** Records for this task follows **

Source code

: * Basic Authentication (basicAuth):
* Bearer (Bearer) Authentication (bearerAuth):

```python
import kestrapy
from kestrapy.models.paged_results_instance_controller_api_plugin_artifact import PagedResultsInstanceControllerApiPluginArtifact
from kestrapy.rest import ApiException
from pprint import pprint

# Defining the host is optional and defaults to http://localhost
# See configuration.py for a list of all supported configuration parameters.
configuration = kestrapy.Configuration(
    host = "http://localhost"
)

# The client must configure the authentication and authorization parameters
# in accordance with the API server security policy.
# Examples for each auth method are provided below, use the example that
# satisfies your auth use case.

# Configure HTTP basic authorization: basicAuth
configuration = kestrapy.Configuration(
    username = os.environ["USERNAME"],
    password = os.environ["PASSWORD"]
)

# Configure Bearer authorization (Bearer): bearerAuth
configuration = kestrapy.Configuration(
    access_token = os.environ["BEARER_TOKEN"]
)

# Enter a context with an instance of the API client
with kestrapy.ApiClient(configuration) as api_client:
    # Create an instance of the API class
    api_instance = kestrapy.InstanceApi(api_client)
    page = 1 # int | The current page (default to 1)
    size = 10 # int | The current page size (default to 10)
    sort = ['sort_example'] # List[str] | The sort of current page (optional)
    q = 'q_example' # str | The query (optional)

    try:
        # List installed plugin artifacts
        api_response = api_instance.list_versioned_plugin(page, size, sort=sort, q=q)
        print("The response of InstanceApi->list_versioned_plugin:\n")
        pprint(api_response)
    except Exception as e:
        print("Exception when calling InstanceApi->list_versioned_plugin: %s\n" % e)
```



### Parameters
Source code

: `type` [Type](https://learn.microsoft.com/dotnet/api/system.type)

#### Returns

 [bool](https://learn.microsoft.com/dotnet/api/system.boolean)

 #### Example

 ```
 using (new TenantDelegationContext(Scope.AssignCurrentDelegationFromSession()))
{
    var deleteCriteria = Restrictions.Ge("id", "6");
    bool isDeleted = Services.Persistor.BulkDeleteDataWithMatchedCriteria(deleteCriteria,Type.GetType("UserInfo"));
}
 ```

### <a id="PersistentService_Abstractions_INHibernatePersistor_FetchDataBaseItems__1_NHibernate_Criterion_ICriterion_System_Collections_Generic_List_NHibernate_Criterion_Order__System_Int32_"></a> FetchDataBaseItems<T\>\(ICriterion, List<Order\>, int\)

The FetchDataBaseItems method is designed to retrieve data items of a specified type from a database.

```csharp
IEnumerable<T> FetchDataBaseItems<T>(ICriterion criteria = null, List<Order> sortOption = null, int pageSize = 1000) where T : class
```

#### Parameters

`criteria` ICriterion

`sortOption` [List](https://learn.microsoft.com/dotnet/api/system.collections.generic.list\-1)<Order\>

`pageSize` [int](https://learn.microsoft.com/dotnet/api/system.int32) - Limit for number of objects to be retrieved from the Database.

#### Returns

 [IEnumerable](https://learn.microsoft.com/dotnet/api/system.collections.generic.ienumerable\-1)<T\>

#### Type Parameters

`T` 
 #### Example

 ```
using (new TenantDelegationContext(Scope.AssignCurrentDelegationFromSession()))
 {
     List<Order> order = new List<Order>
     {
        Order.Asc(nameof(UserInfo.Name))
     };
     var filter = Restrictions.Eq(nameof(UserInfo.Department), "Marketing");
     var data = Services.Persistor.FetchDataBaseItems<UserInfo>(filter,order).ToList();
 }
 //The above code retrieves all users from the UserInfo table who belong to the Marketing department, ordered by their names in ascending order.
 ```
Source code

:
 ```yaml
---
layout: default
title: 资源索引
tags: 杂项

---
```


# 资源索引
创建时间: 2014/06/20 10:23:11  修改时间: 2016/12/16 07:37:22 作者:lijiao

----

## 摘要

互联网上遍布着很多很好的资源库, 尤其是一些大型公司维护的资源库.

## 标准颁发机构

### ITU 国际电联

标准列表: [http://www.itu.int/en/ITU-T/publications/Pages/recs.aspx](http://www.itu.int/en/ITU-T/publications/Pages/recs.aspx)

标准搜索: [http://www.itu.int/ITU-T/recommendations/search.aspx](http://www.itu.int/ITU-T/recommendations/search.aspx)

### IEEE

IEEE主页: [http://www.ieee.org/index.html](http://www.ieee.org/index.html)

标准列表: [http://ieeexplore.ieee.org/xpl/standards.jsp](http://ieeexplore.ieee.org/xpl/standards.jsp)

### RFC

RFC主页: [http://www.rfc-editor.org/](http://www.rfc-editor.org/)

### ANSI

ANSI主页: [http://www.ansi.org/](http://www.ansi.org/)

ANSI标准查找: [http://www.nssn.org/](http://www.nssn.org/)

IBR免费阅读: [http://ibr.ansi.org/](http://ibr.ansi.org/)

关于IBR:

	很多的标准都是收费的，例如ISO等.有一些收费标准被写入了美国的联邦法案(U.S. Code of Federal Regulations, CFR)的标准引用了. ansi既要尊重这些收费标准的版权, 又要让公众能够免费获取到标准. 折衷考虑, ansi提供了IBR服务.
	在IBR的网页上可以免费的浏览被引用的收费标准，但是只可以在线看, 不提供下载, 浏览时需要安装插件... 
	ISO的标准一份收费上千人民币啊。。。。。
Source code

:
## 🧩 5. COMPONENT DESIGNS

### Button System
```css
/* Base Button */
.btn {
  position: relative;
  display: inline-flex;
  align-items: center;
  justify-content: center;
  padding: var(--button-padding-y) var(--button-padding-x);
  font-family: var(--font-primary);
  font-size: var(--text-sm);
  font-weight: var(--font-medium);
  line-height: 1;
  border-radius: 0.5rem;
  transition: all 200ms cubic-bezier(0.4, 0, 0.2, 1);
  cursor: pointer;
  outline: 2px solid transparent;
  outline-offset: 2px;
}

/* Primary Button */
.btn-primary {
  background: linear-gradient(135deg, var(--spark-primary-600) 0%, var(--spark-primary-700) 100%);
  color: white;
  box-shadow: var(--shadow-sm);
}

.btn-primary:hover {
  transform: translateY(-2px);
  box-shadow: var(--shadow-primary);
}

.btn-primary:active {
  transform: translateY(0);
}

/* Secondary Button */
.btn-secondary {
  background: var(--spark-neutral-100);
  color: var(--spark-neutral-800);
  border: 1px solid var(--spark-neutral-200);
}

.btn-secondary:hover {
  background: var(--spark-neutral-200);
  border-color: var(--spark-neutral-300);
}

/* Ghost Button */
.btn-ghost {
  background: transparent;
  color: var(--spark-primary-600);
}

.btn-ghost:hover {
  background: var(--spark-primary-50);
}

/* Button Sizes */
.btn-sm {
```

** End of Records for this task **

Task prompt:
Some lines above hold the word "transform". Copy all of them.

Task result:
  transform: translateY(-2px);
  transform: translateY(0);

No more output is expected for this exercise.